Опять зашуршали туфли в сенях.

— Барин! Вам еще телеграмма! Другой разносчик принес.

Опять Аза пошла расписываться.

— Откуда? — жадно, с любопытством спрашивал высокий человек.

Аза глухо ответила:

— Из Минска.

XXVI

Губерния была богатая, богомольная, черноземная, в урожайные годы — щедрая и веселая. К покрову все дороги, все шляхи были запружены народом; на лошадях, волах, верблюдах все тянулось в город, который, как крепость, сияя белыми домами и колокольнями, густыми садами, стоял на горе. Ползли скрипучие возы, полные молодого, свежего, только что собранного хлеба, овса, ячменя и всего того, чем была богата и что производила губерния. На покров в городе начиналась осенняя, трехнедельная, самая большая в году ярмарка.
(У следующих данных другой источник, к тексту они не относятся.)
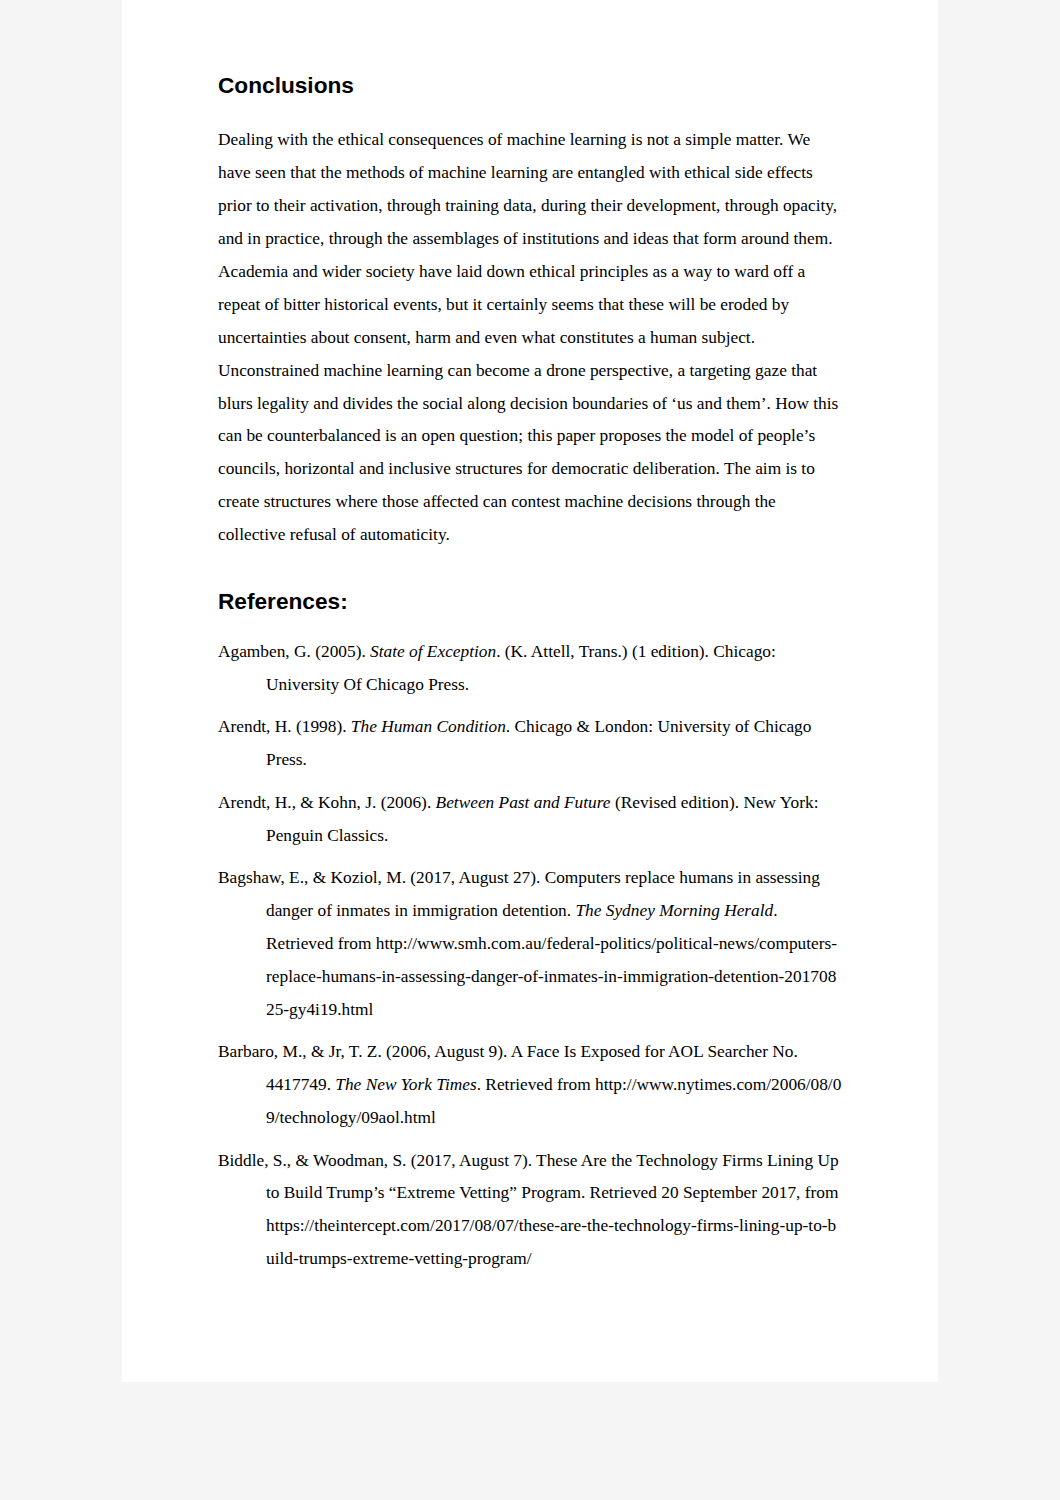Conclusions
Dealing with the ethical consequences of machine learning is not a simple matter. We have seen that the methods of machine learning are entangled with ethical side effects prior to their activation, through training data, during their development, through opacity, and in practice, through the assemblages of institutions and ideas that form around them. Academia and wider society have laid down ethical principles as a way to ward off a repeat of bitter historical events, but it certainly seems that these will be eroded by uncertainties about consent, harm and even what constitutes a human subject. Unconstrained machine learning can become a drone perspective, a targeting gaze that blurs legality and divides the social along decision boundaries of ‘us and them’. How this can be counterbalanced is an open question; this paper proposes the model of people’s councils, horizontal and inclusive structures for democratic deliberation. The aim is to create structures where those affected can contest machine decisions through the collective refusal of automaticity.
References:
Agamben, G. (2005). State of Exception. (K. Attell, Trans.) (1 edition). Chicago: University Of Chicago Press.
Arendt, H. (1998). The Human Condition. Chicago & London: University of Chicago Press.
Arendt, H., & Kohn, J. (2006). Between Past and Future (Revised edition). New York: Penguin Classics.
Bagshaw, E., & Koziol, M. (2017, August 27). Computers replace humans in assessing danger of inmates in immigration detention. The Sydney Morning Herald. Retrieved from http://www.smh.com.au/federal-politics/political-news/computers-replace-humans-in-assessing-danger-of-inmates-in-immigration-detention-20170825-gy4i19.html
Barbaro, M., & Jr, T. Z. (2006, August 9). A Face Is Exposed for AOL Searcher No. 4417749. The New York Times. Retrieved from http://www.nytimes.com/2006/08/09/technology/09aol.html
Biddle, S., & Woodman, S. (2017, August 7). These Are the Technology Firms Lining Up to Build Trump’s “Extreme Vetting” Program. Retrieved 20 September 2017, from https://theintercept.com/2017/08/07/these-are-the-technology-firms-lining-up-to-build-trumps-extreme-vetting-program/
В губернии было несколько уездов, и каждый в отдельности славился: один — воровитостью, другой — драчливостью, третий — любовными похождениями и снохачами, — это тот, где рос виноград.

Ехало крестьянство отдохнуть после хлопотливого лета: выпить у Ивана Васильевича, лысого черта, молодого кизлярского вина; купить у армян бабам и невестам красных товаров; послушать кобзарей, притащившихся из Полтавщины; покачаться на каруселях, сходить в комедию, потолкаться меж народа, послушать стариков, которые расхваливали свои времена:

— Бывалыча-то, — хвастались они, сидя за длинными, пропитанными вином столами Ивана Васильевича, — прежде-то! Рыбу-то! С Черноморья-то! Возами перли! Как теперь, скажем, пшеницу в город. Севрюга-то! Самая лучшая, царская — три копейки тебе за фунт! Икру лосью бочками важивали! Рабочим на степь посылали полудневать. Меды какие были! А птица? Перепела, куропатки, — возы трещат! Помнишь, Жарик?

Иван Василии, сорок лет поивший народ кизлярским и прасковейским вином, грустил при воспоминаниях о былом, к теперешним временам относился пренебрежительно, сплевывал через зубы и отвечал:

— Еще бы не помнить! Прошла лавочка! Прошла дурничка! А теперь-то тарани мужик не видит…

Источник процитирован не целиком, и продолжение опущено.